*** TASK MATERIAL Section Begins ***
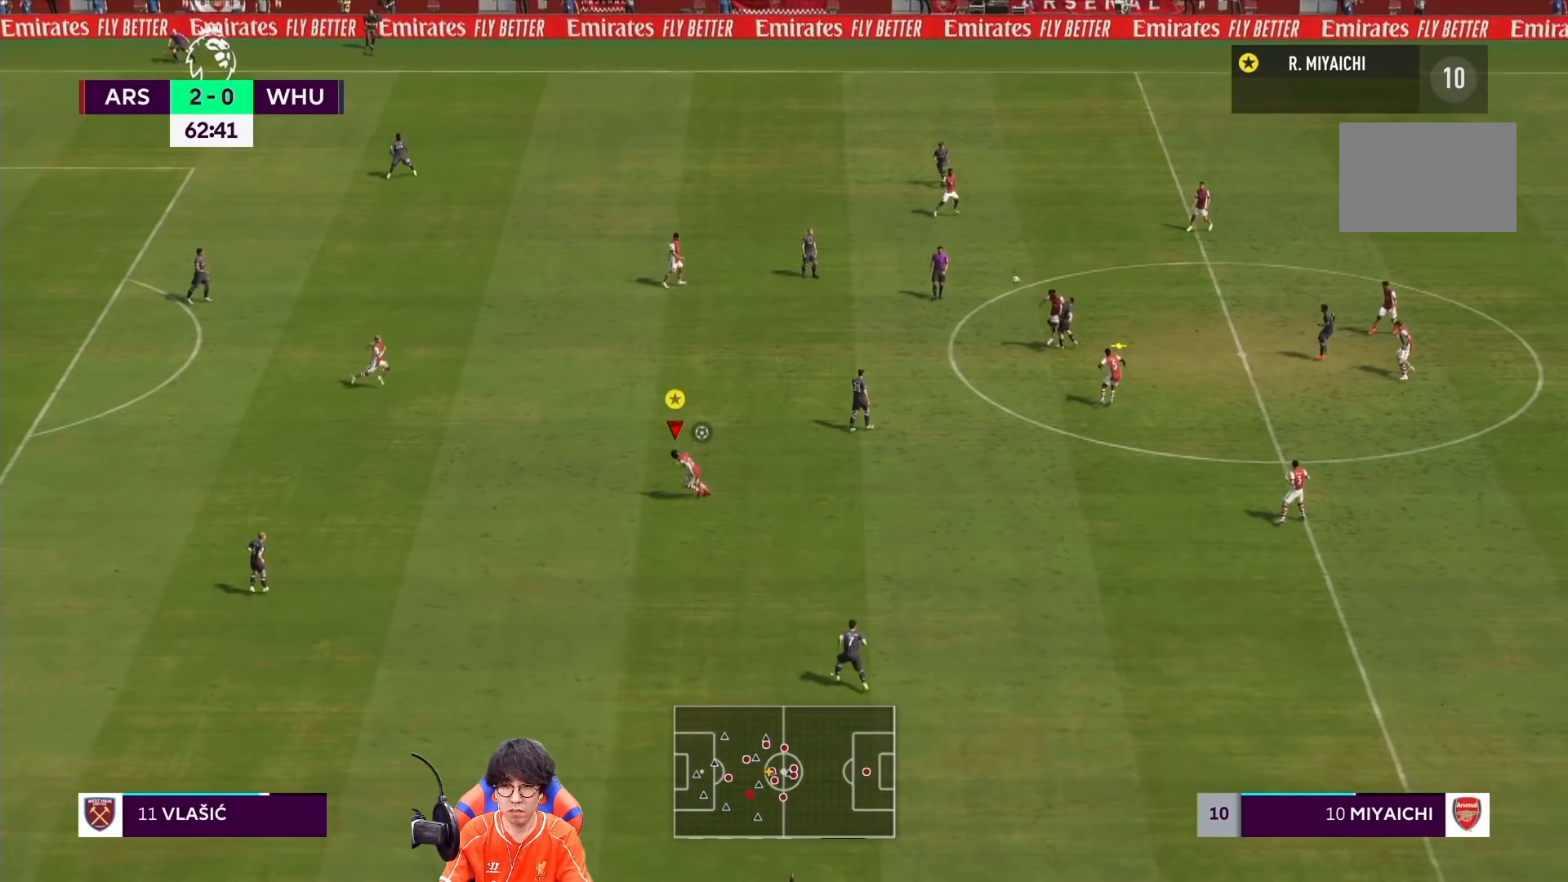
{"buttons": [], "left_stick": "left", "right_stick": "center", "events": [[167, "left_stick", "left"]]}
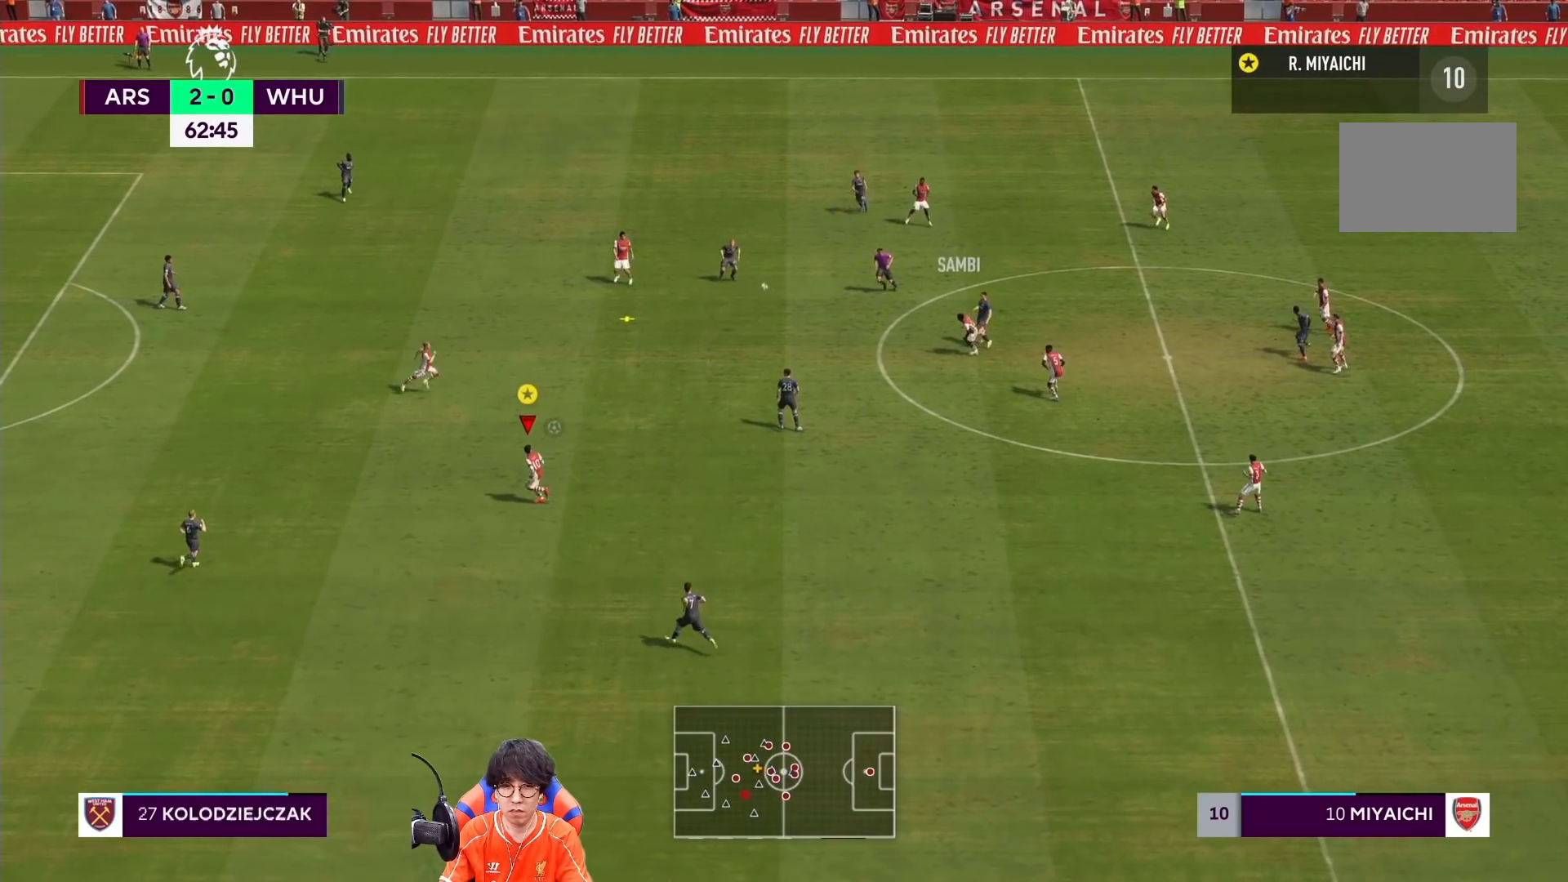
{"buttons": [], "left_stick": "left", "right_stick": "center", "events": []}
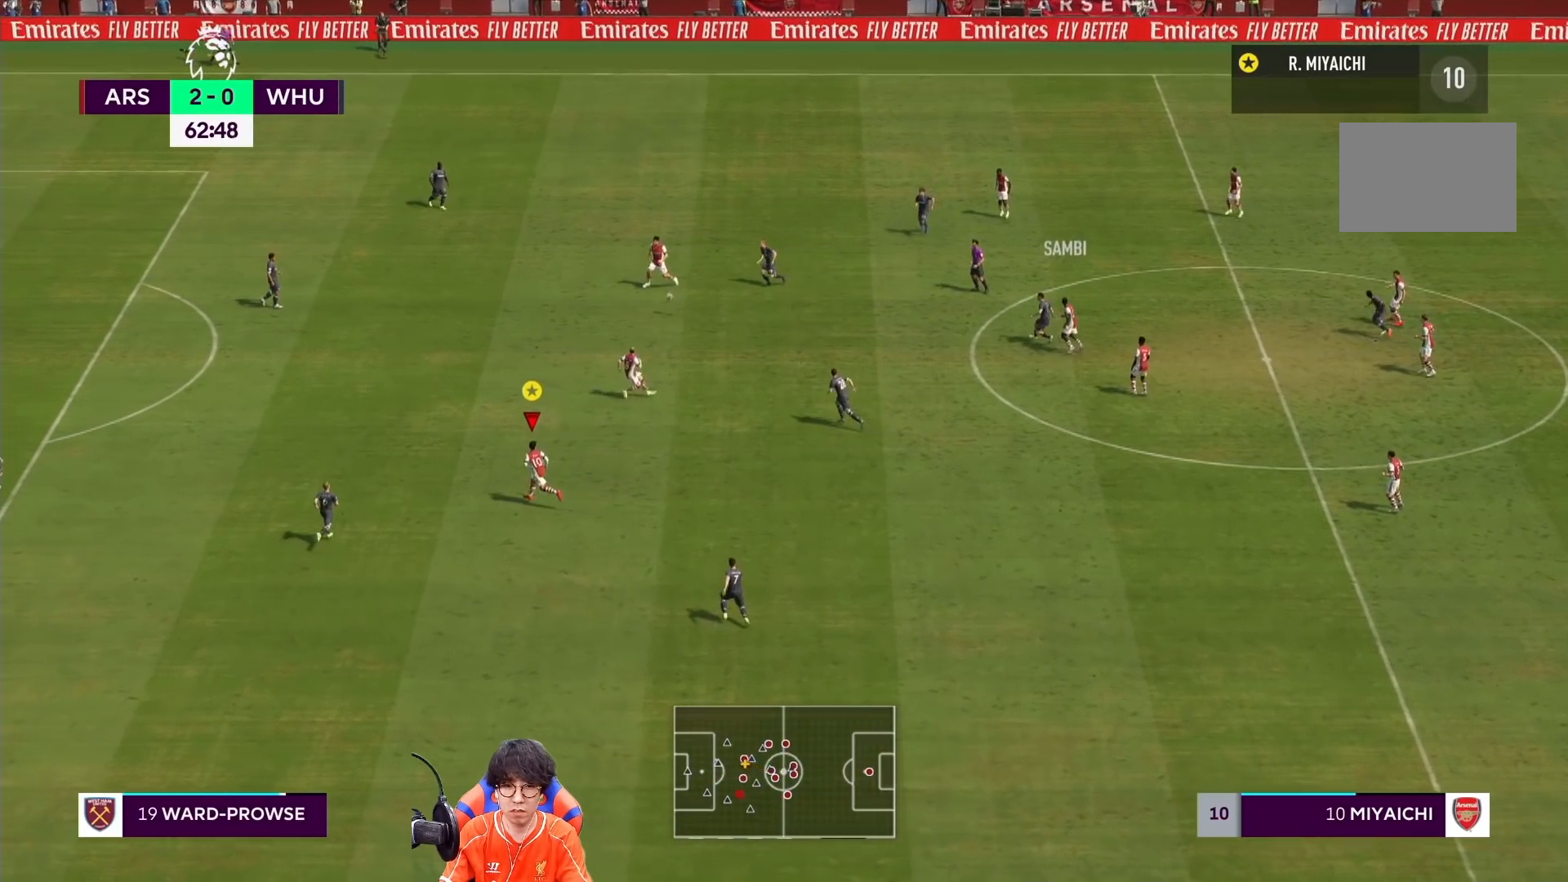
{"buttons": ["R1"], "left_stick": "up-left", "right_stick": "center", "events": [[17, "left_stick", "up-left"], [133, "R1", "down"]]}
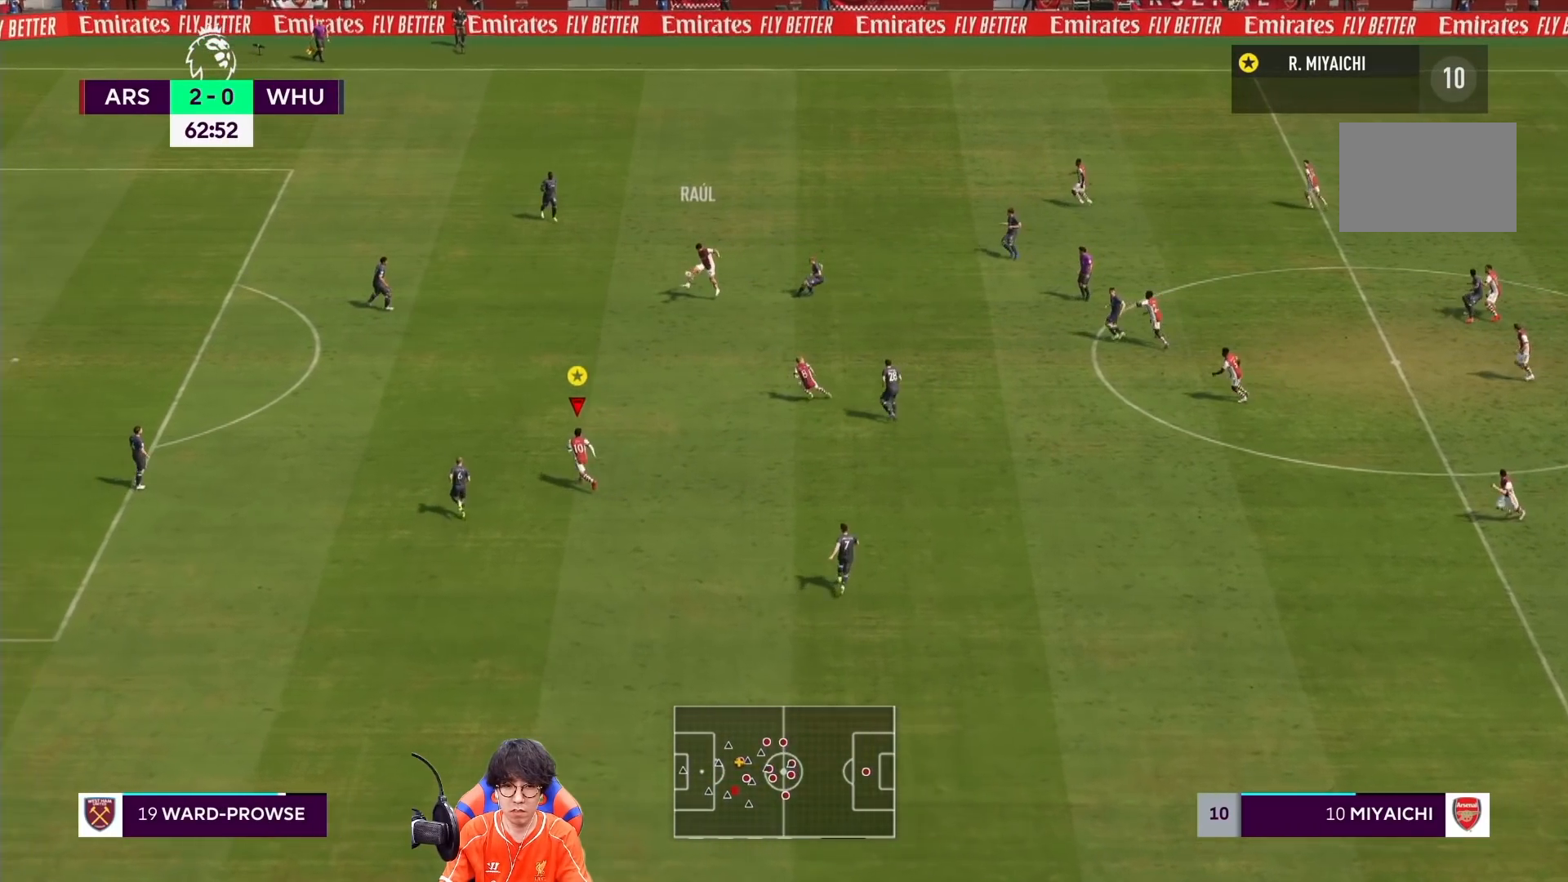
{"buttons": ["R1"], "left_stick": "up-left", "right_stick": "center", "events": [[367, "TRIANGLE", "down"], [500, "TRIANGLE", "up"]]}
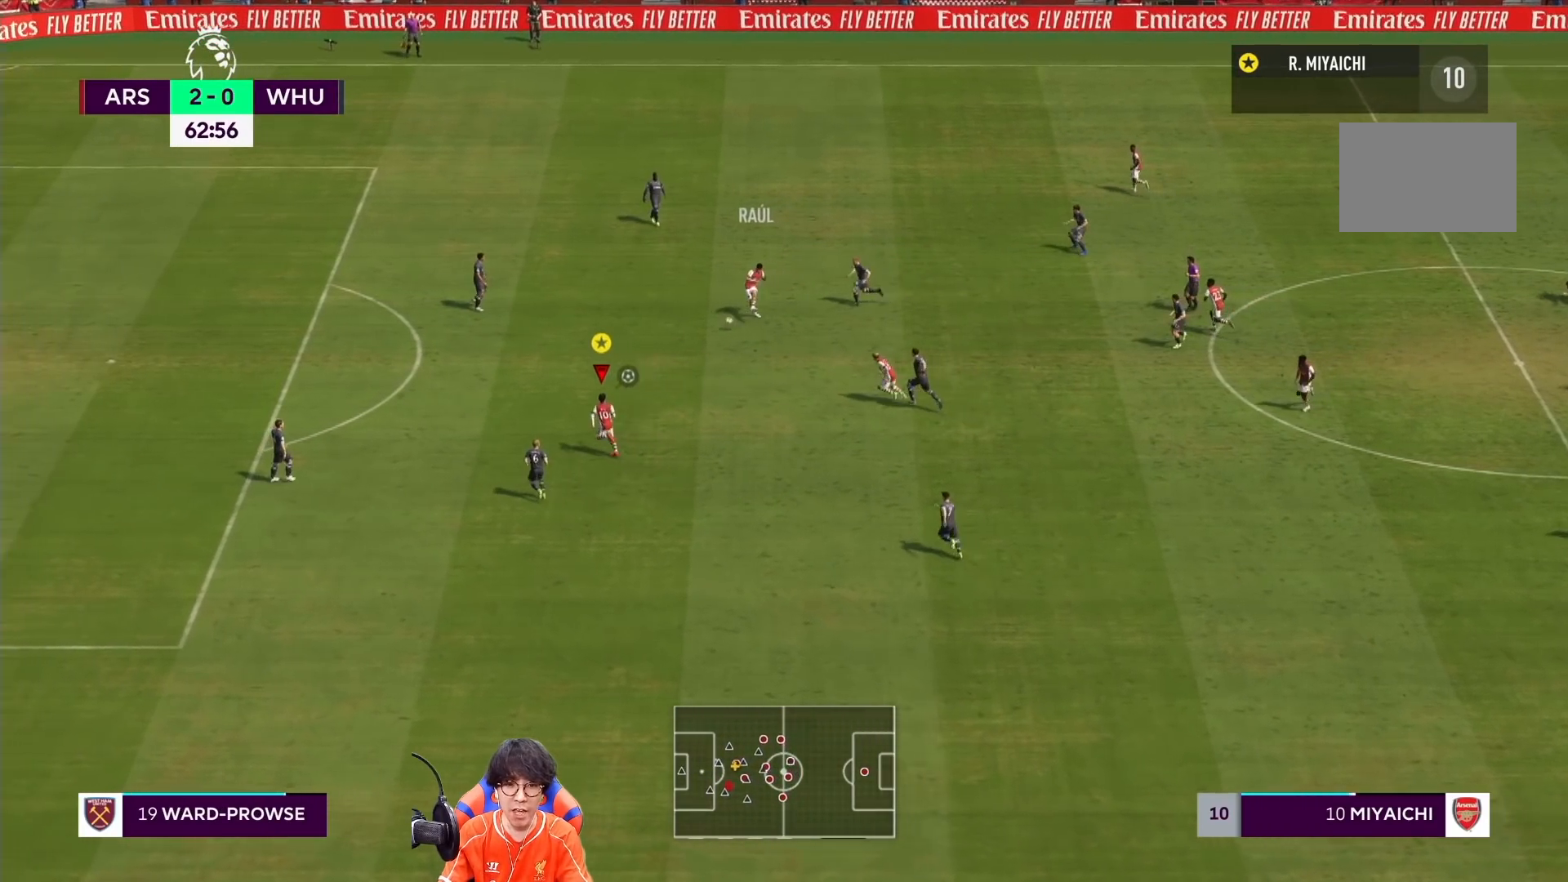
{"buttons": ["R1"], "left_stick": "left", "right_stick": "center", "events": [[117, "left_stick", "left"]]}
*** TASK MATERIAL Section Ends ***
WHAT YOU WILL DO:
Every line of the data above should be quoted exactly. Omit the pictures.

REPLY TO THE EXERCISE:
{"buttons": [], "left_stick": "left", "right_stick": "center", "events": [[167, "left_stick", "left"]]}
{"buttons": [], "left_stick": "left", "right_stick": "center", "events": []}
{"buttons": ["R1"], "left_stick": "up-left", "right_stick": "center", "events": [[17, "left_stick", "up-left"], [133, "R1", "down"]]}
{"buttons": ["R1"], "left_stick": "up-left", "right_stick": "center", "events": [[367, "TRIANGLE", "down"], [500, "TRIANGLE", "up"]]}
{"buttons": ["R1"], "left_stick": "left", "right_stick": "center", "events": [[117, "left_stick", "left"]]}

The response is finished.